Lipman Levy

The names Lipman Street and Levy Street are among the few remaining local reminders of one of Wellington’s earliest entrepreneurs and philanthropists – Mr Lipman Levy. But the money he made – that is, had manufactured – keeps his memory alive and these days changes hands internationally.

One of Wellington's earliest entrepreneurs and philanthropists – Mr Lipman Levy

One of Wellington’s earliest entrepreneurs and philanthropists – Mr Lipman Levy

Lipman Levy owned two town acre sites between Kent Terrace and Brougham Streets, including what is now the site of the Embassy Theatre. In the 1860s and 1870s much of his estate comprised an attractive ornamental garden, complete with a pair of real-live storks. Mount Victorians of the era are said to remember the-man-with-the-garden, which suggests that Lipman and his wife Sarah may have allowed locals into their prized garden.

Lipman’s business career was very successful. He was on the boards of several large companies such as the Wellington Gas Company and Wellington Trust Loan and Investment Company, and had diverse interests ranging from gold mining at Makara (the Erin Go Bragh mine), shareholding in the Patent Slip, membership of the Philosophical Society and many other civic and Hebrew congregational interests.

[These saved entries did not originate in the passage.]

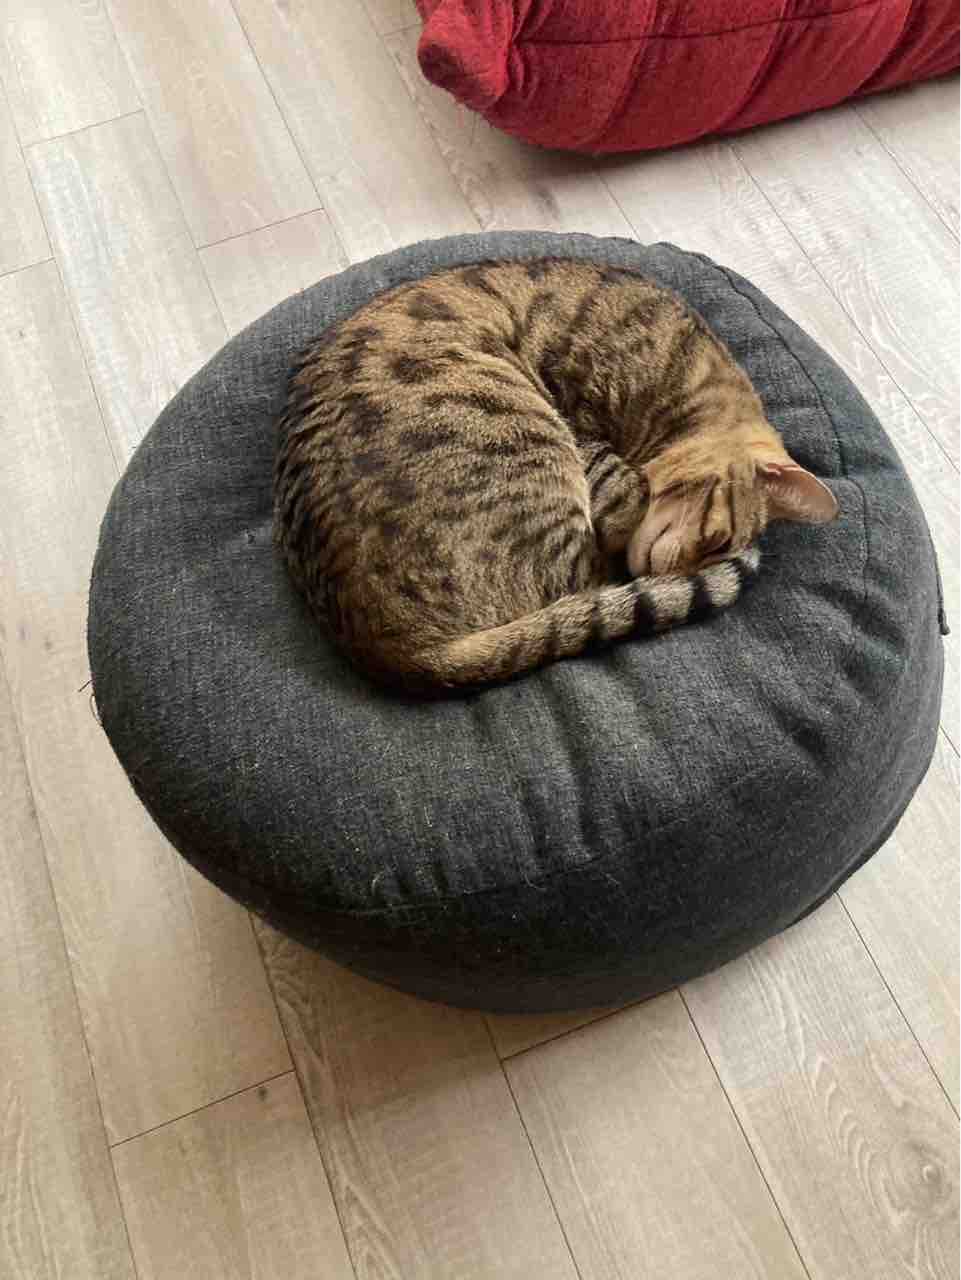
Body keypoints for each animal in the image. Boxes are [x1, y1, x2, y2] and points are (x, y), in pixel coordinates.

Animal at [274, 259, 837, 691]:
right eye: (718, 539)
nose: (671, 571)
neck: (686, 383)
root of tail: (397, 651)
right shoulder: (583, 421)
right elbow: (628, 489)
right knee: (587, 579)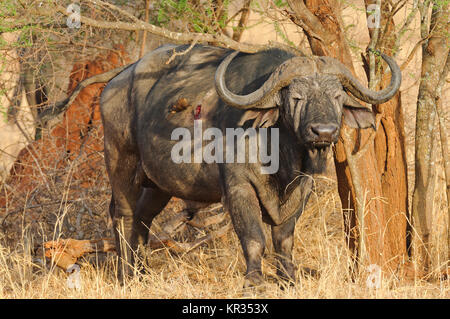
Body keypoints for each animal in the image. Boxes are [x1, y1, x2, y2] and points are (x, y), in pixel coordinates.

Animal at [101, 44, 400, 288]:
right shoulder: (238, 188)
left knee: (142, 217)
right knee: (123, 215)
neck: (280, 153)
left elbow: (284, 239)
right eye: (297, 97)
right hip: (121, 161)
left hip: (158, 185)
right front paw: (254, 281)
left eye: (337, 96)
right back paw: (125, 275)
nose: (323, 131)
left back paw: (142, 273)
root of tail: (113, 84)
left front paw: (289, 279)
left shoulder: (302, 188)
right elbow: (255, 237)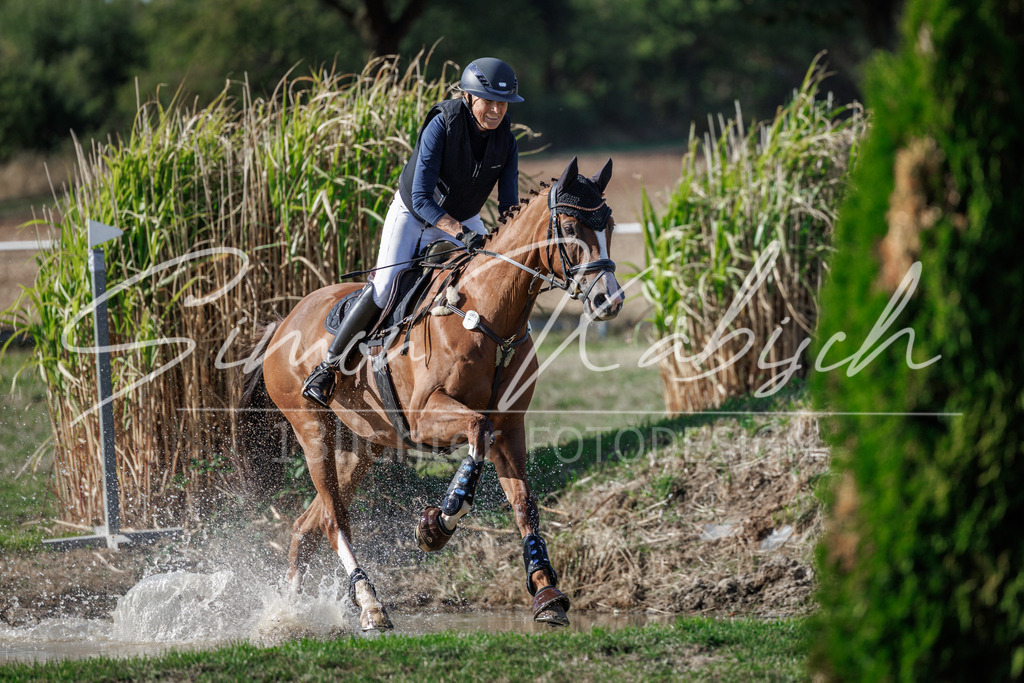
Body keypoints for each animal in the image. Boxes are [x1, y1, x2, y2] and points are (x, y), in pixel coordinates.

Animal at [240, 156, 624, 630]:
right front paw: (437, 525)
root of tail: (283, 323)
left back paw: (289, 613)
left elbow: (524, 505)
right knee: (333, 519)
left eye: (609, 225)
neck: (490, 317)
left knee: (307, 526)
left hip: (361, 445)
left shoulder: (510, 427)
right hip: (313, 431)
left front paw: (547, 592)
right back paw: (369, 604)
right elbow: (476, 433)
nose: (609, 301)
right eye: (570, 226)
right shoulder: (430, 416)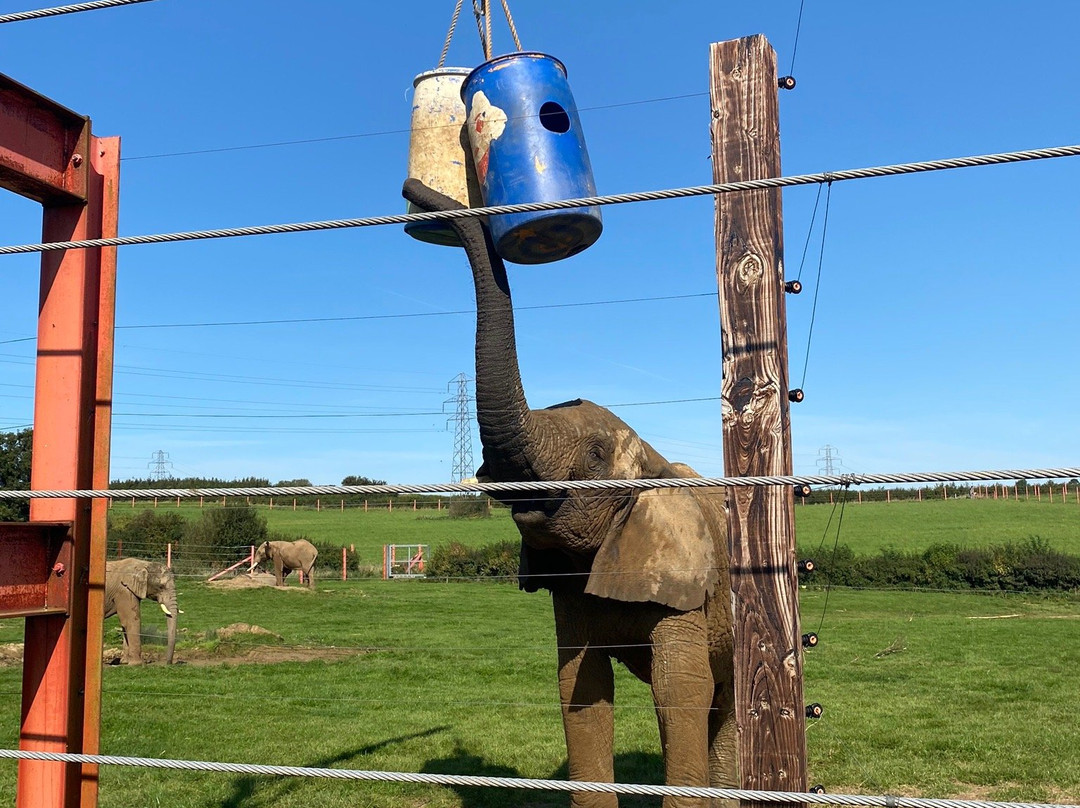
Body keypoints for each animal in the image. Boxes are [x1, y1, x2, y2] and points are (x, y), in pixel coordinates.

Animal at [401, 178, 738, 808]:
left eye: (597, 455)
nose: (413, 190)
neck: (653, 462)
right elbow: (580, 686)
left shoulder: (687, 584)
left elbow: (679, 689)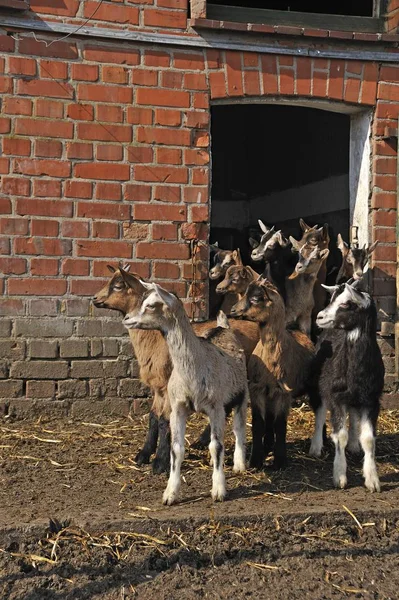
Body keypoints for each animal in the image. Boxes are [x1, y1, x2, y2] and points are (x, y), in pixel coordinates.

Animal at [92, 262, 258, 474]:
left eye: (119, 285)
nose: (95, 299)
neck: (154, 341)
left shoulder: (168, 385)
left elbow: (165, 421)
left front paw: (160, 462)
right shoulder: (157, 387)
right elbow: (153, 417)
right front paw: (143, 454)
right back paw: (202, 441)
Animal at [125, 282, 250, 506]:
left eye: (151, 305)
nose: (127, 319)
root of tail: (223, 327)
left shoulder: (215, 406)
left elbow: (216, 446)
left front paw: (219, 490)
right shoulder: (178, 407)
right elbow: (177, 448)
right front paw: (170, 493)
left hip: (241, 393)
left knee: (239, 427)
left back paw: (239, 463)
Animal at [231, 278, 316, 472]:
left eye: (256, 298)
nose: (232, 310)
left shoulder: (284, 392)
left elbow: (280, 425)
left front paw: (280, 461)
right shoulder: (258, 389)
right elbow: (258, 424)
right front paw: (255, 460)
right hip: (269, 394)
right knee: (268, 419)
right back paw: (267, 445)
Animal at [308, 282, 386, 492]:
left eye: (346, 304)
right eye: (332, 298)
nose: (319, 317)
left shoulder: (371, 400)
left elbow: (368, 439)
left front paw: (372, 479)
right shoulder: (336, 396)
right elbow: (339, 436)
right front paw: (340, 476)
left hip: (354, 397)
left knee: (353, 415)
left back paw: (353, 444)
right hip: (318, 385)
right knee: (319, 412)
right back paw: (316, 447)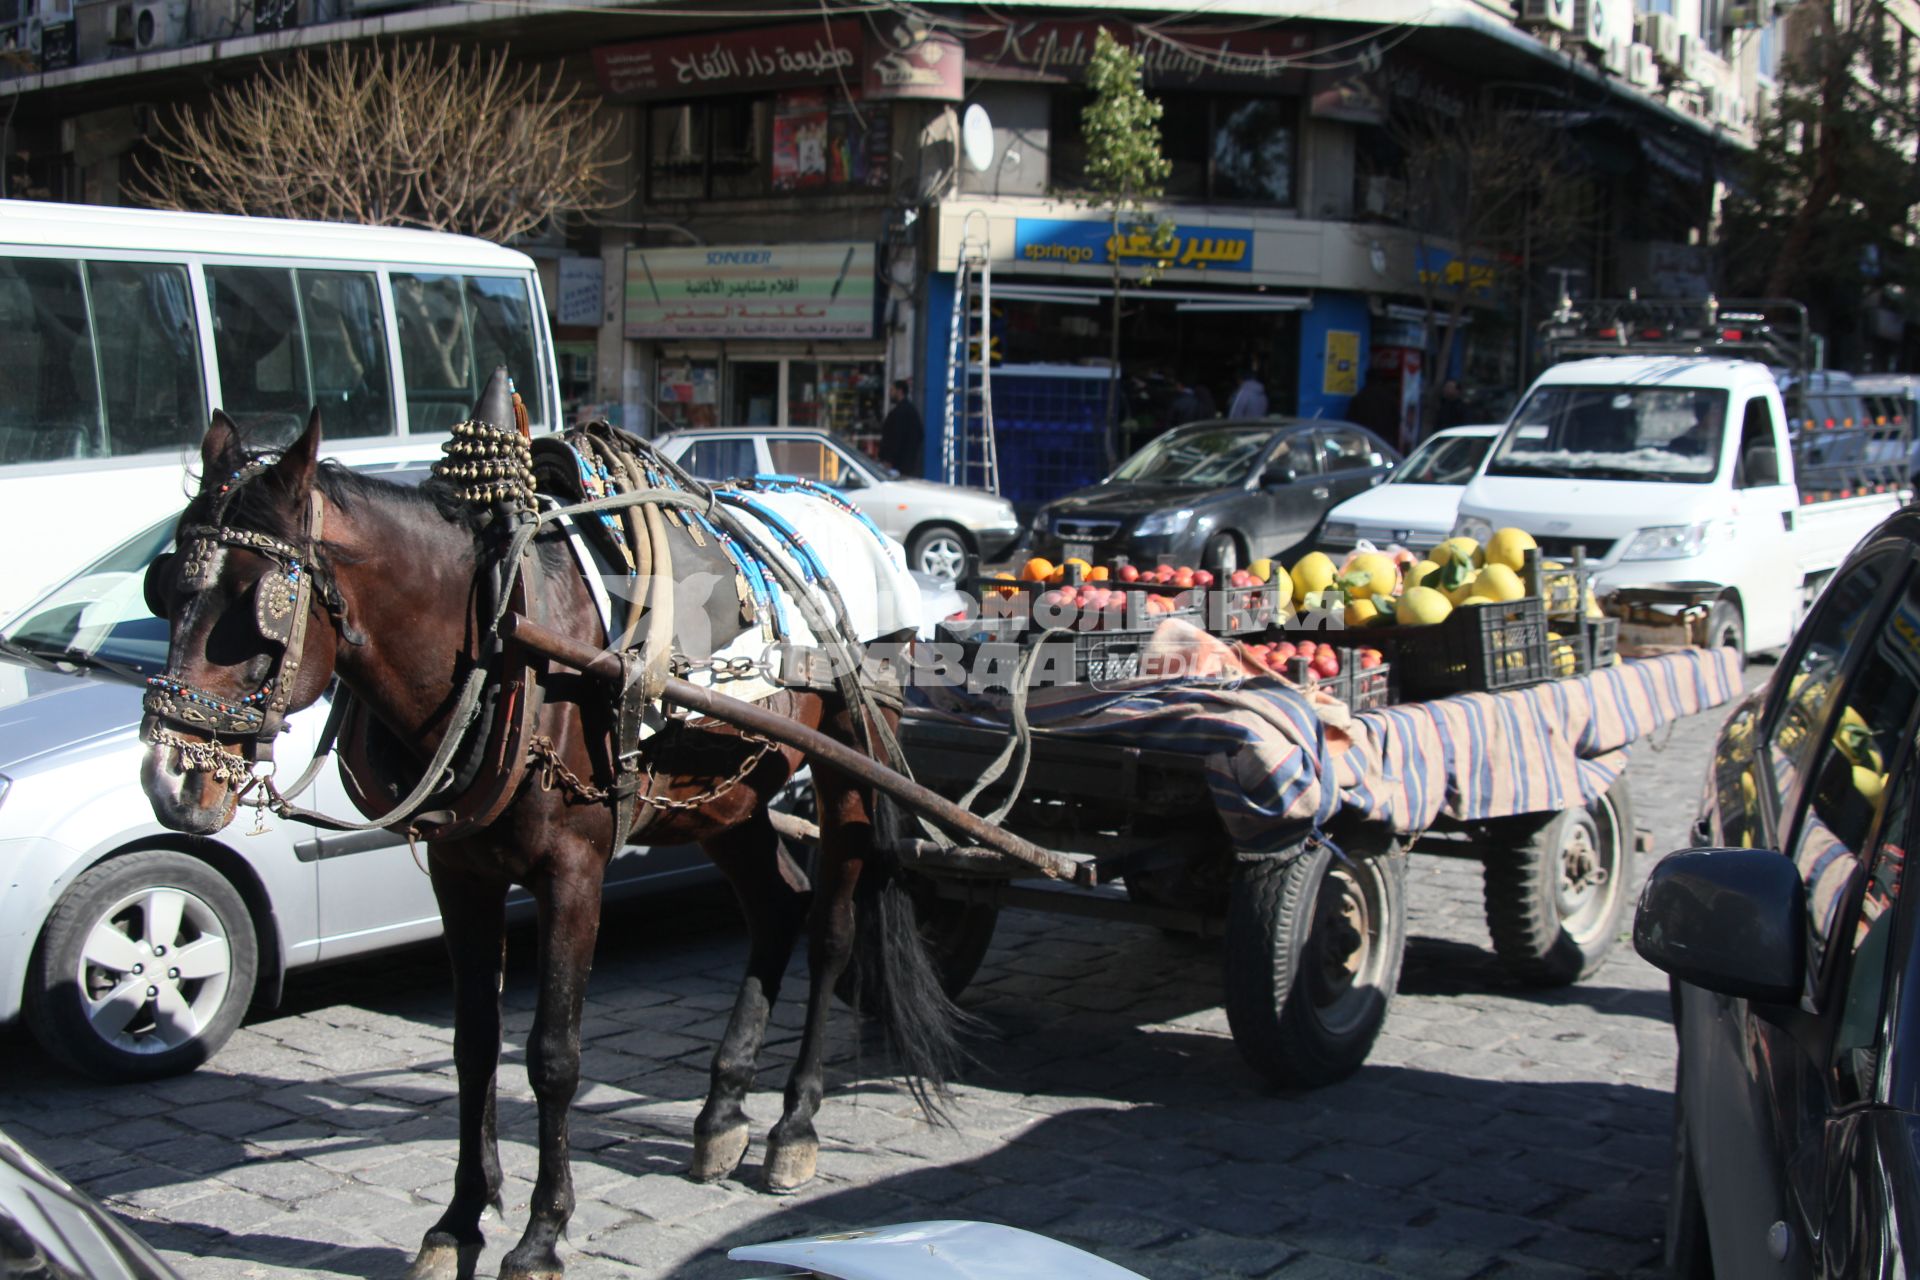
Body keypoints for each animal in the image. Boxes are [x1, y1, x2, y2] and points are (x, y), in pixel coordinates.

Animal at [142, 395, 967, 1274]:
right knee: (777, 904)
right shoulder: (460, 870)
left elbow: (553, 1056)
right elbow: (475, 1043)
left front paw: (542, 1235)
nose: (171, 781)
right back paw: (722, 1113)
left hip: (853, 759)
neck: (501, 641)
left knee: (832, 929)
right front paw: (459, 1222)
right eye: (166, 591)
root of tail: (851, 515)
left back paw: (793, 1127)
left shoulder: (573, 870)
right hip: (725, 792)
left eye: (255, 607)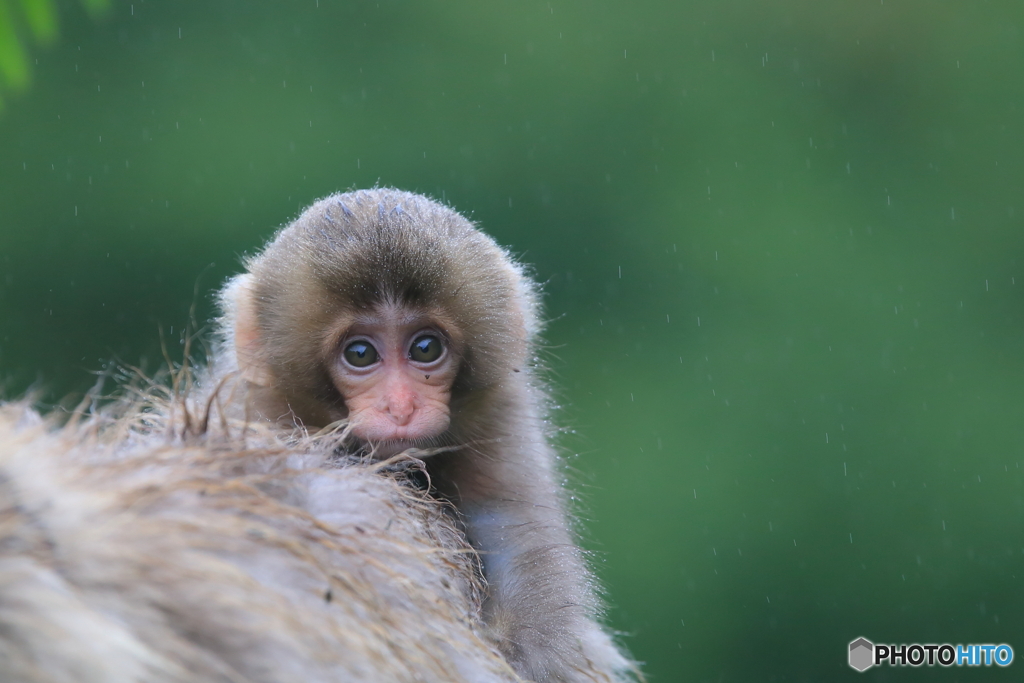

His house in Kent Terrace was built in 1876 by Mr Jas Lockie and designed by Mr W C Chatfield. The Evening Post praised the new house in its Friday, 2 June 1876 gossip column (but wrongly said it was in Adelaide Road)…. “It is fitted with a number of unusual appliances, including a high pressure steam boiler in the kitchen, by which hot water is supplied through pipes to all parts of the house, high and low…also notable are the handsome gaseliers (i.e. gas lights)… the architect …has succeeded in producing a building not only of remarkable excellence, but also wonderfully cheap, considering the style in which it is carried out”. “Wonderfully cheap”? Certainly seems like it. Lipman’s house cost £1650 (around $3,300). According to the British National Archives Currency Converter, that’s now equivalent to about £76,000 or $152,000. So, Lipman got a state-of-the- art (1876) house built in Mount Victoria for $152,000 of today’s dollars – excluding GST.

Most people can earn money but few can literally make it, legally. That’s usually considered to be forgery or counterfeiting. But when copper coins were in short supply the New Zealand Government tolerated businesses issuing their own coins. These coins were penny and half-penny tokens (worth about 0.8 and 0.4 cents apiece) and 46 businesses nationwide did this for about 20 years, starting in the late 1850’s. These token coins were outlawed in 1897.

Coins issued by Lipman Levy. In 2007, a rare type of Lipman Levy penny sold for $A3,200 ($NZ4,500) in Sydney (Noble’s Sale 85, Lot 526).

Coins issued by Lipman Levy. In 2007, a rare type of Lipman Levy penny sold for $A3,200 ($NZ4,500) in Sydney (Noble’s Sale 85, Lot 526).

Since the manufacture of a copper penny coin cost less than half its face, Lipman could make at least 100% profit paying out the token in change and also get the margin on the goods sold. So, Lipman issued token coins, probably by the tonne, yet only a few years later these were worthless and scrapped by the tonne for their copper content. But not all vanished.

In 2007, a rare type of Lipman Levy penny sold for $A3,200 (that’s $NZ4,500) in Sydney (Noble’s Sale 85, Lot 526). Lipman could not have foreseen that one of his penny tokens (worth less than the equivalent of a cent) could become nominally worth more than his Kent Terrace mansion house cost.

Lipman died at his home in Kent Terrace on 27 January, 1880 aged 57, and his wife, Sarah, died a few months later. The estate – including the house and 30 sections – was initially offered for private sale for £9000 but there were no takers. New Zealand was in the middle of a business recession and the 15 December, 1881 Evening Post report noted “The sale is the first large sale of a building and sections since the depression set in three years ago”. It went on to state the hope that the sale result would boost real estate and business confidence. The estate was subdivided and the two streets at right angles were apparently named Lipman and Levy by the auctioneer,T Kennedy Macdonald & Co, and as part of the extensive marketing of the land sale.